### How to complete this task:
Only lines with the string "left" are wanted. Pull them out of the data.

══════════

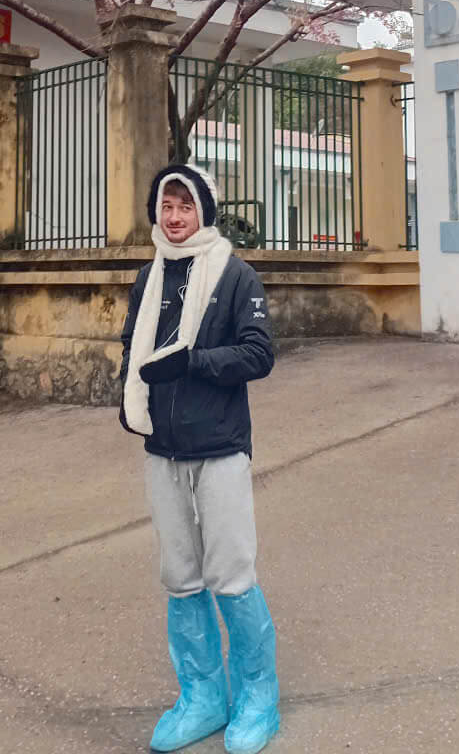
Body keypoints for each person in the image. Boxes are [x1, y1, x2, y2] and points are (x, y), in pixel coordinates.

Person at [119, 163, 279, 754]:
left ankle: (257, 699)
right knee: (180, 578)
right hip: (162, 447)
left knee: (231, 574)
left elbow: (259, 354)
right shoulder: (149, 276)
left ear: (204, 211)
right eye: (167, 206)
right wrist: (128, 395)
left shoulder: (236, 276)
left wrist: (194, 362)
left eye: (186, 206)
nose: (175, 218)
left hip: (220, 447)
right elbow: (132, 342)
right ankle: (202, 698)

══════════

### Solution below:
left ankle: (257, 699)
left knee: (231, 574)
left elbow: (259, 354)
left ear: (204, 211)
left shoulder: (236, 276)
left wrist: (194, 362)
left eye: (186, 206)
left hip: (220, 447)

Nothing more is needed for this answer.